I noticed this when I was reading a raw DWARF dump of a Rust program. (If you write a debugger, you’ll spend a lot of time reading raw DWARF dumps.) This particularly jumped out at me because Rust is, in general, really bad about including decl coords on structures, enums, variants, and the like. These are one of the few cases where you can find the line where an enum variant is declared. Fortunately, this is the one case I needed!

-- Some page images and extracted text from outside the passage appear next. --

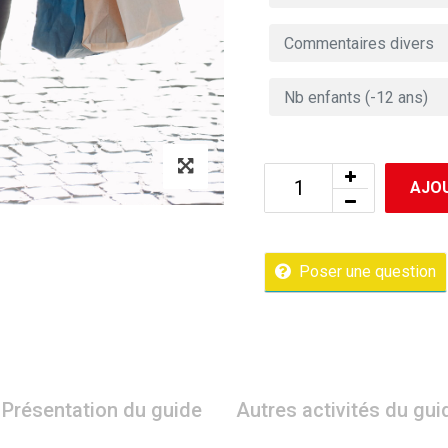
AJOU
Poser une question
Présentation du guide
Autres activités du gui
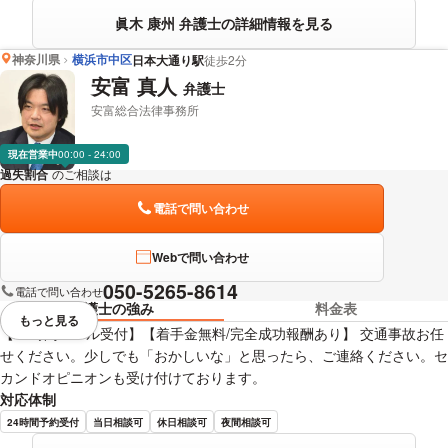
眞木 康州 弁護士の詳細情報を見る
神奈川県
横浜市中区
日本大通り駅
徒歩2分
安富 真人
弁護士
安富総合法律事務所
現在営業中
00:00 - 24:00
過失割合
のご相談は
下記のリンクからお問い合わせください。
電話で問い合わせ
Webで問い合わせ
050-5265-8614
電話で問い合わせ
弁護士の強み
料金表
もっと見る
視覚的に省略されている要素を
【24時間メール受付】【着手金無料/完全成功報酬あり】 交通事故お任
せください。少しでも「おかしいな」と思ったら、ご連絡ください。セ
カンドオピニオンも受け付けております。
対応体制
24時間予約受付
当日相談可
休日相談可
夜間相談可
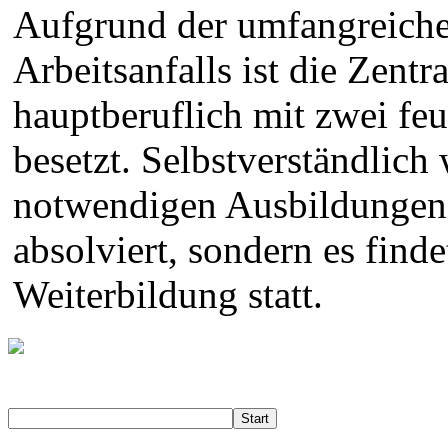
Aufgrund der umfangreich
Arbeitsanfalls ist die Zentr
hauptberuflich mit zwei fe
besetzt. Selbstverständlich
notwendigen Ausbildungen
absolviert, sondern es finde
Weiterbildung statt.
Start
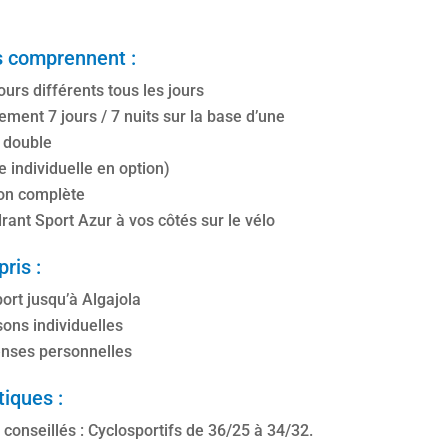
fs comprennent :
urs différents tous les jours
ment 7 jours / 7 nuits sur la base d’une
 double
 individuelle en option)
on complète
rant Sport Azur à vos côtés sur le vélo
ris :
ort jusqu’à Algajola
sons individuelles
nses personnelles
tiques :
conseillés : Cyclosportifs de 36/25 à 34/32.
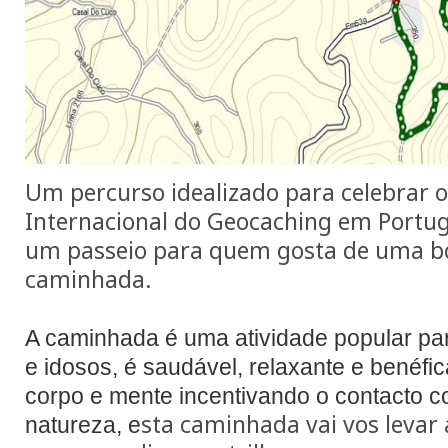
Um percurso idealizado para celebrar o
Internacional do Geocaching em Portuga
um passeio para quem gosta de uma b
caminhada.
A caminhada é uma atividade popular pa
e idosos, é saudável, relaxante e benéfic
corpo e mente incentivando o contacto 
st
a caminhada vai vos levar 
natureza, e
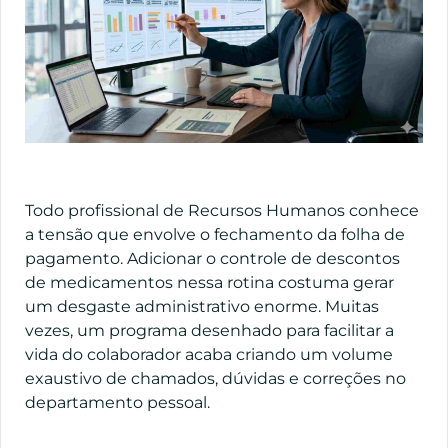
Todo profissional de Recursos Humanos conhece
a tensão que envolve o fechamento da folha de
pagamento. Adicionar o controle de descontos
de medicamentos nessa rotina costuma gerar
um desgaste administrativo enorme. Muitas
vezes, um programa desenhado para facilitar a
vida do colaborador acaba criando um volume
exaustivo de chamados, dúvidas e correções no
departamento pessoal.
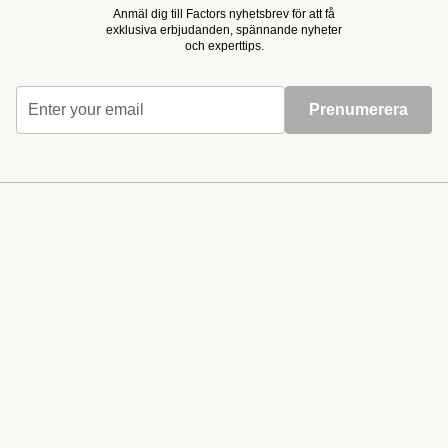
Anmäl dig till Factors nyhetsbrev för att få
exklusiva erbjudanden, spännande nyheter
och experttips.
Enter your email
Prenumerera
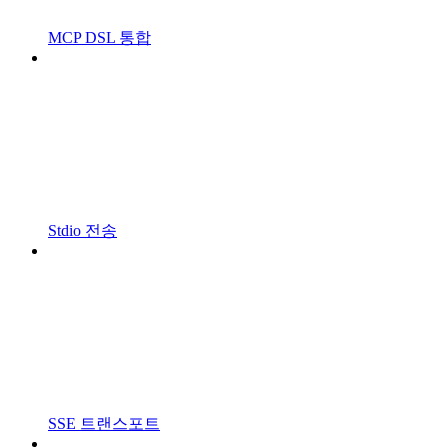
MCP DSL 통합
Stdio 전송
SSE 트랜스포트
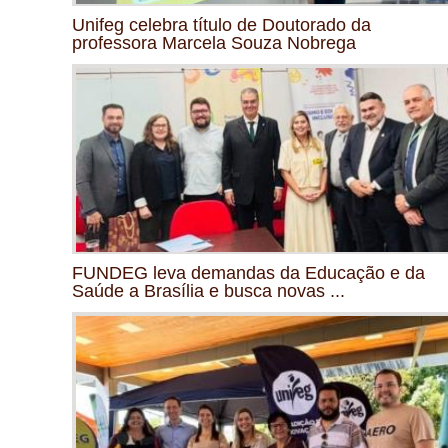
Unifeg celebra título de Doutorado da
professora Marcela Souza Nobrega
FUNDEG leva demandas da Educação e da
Saúde a Brasília e busca novas ...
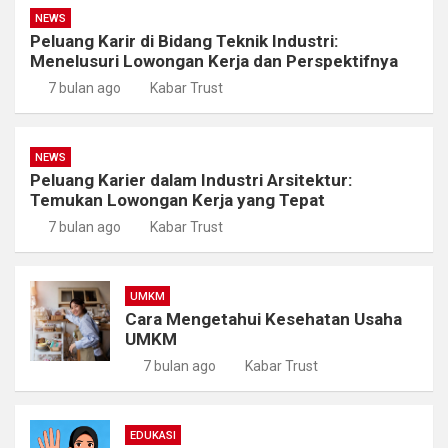
NEWS
Peluang Karir di Bidang Teknik Industri:
Menelusuri Lowongan Kerja dan Perspektifnya
7 bulan ago
Kabar Trust
NEWS
Peluang Karier dalam Industri Arsitektur:
Temukan Lowongan Kerja yang Tepat
7 bulan ago
Kabar Trust
UMKM
Cara Mengetahui Kesehatan Usaha
UMKM
7 bulan ago
Kabar Trust
EDUKASI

debugdb is my crate that lildb is built on. It’s responsible for parsing DWARF and turning it into an in-memory database format suitable for program analysis. debugdb only represents the portions of DWARF that I’ve opted in, and I hadn’t included decl coord parsing for members of structs/enums because Rust generally doesn’t include it. So, after adding that, and a chunk of somewhat gross code to the debugger, we can have our await traces with a side of line numbers:

>> tasks
current tick-time is: 1620
task 0:
async fn keybad_fw::serial::task
    suspended at src/serial.rs:35    # <--- LINE NUMBERS! YAY!
waiting on: async fn lilos::spsc::{impl#4}::pop<keybad_fw::scanner::KeyEvent>
    suspended at /home/cbiffle/proj/lilos/os/src/spsc.rs:313
    waiting for data in spsc queue at 0x20001d7c
    queue type: lilos::spsc::Queue<keybad_fw::scanner::KeyEvent> <.debug_info+0x0000e5b4>
task 1:
async fn keybad_fw::scanner::task
    suspended at src/scanner.rs:134
waiting on: async fn lilos::exec::{impl#6}::next_time
    suspended at /home/cbiffle/proj/lilos/os/src/exec.rs:965
waiting on: async fn lilos::exec::sleep_until
    suspended at /home/cbiffle/proj/lilos/os/src/exec.rs:815
    sleeping until: 1621 (1 ms from now)

This makes the await traces a lot more useful for debugging. Previously, lildb would just tell you that the task was suspended at “await point 3” in the function, leaving you to guess which one the compiler chose to be number 3. Now, you can direct your editor to the exact spot. (If you have more than one await on a line, you’ll still need to do some guessing – rustc doesn’t generate column numbers for await points. Usually the rest of the trace should help you infer the answer from context.)

Another step toward our glorious debuggable async future!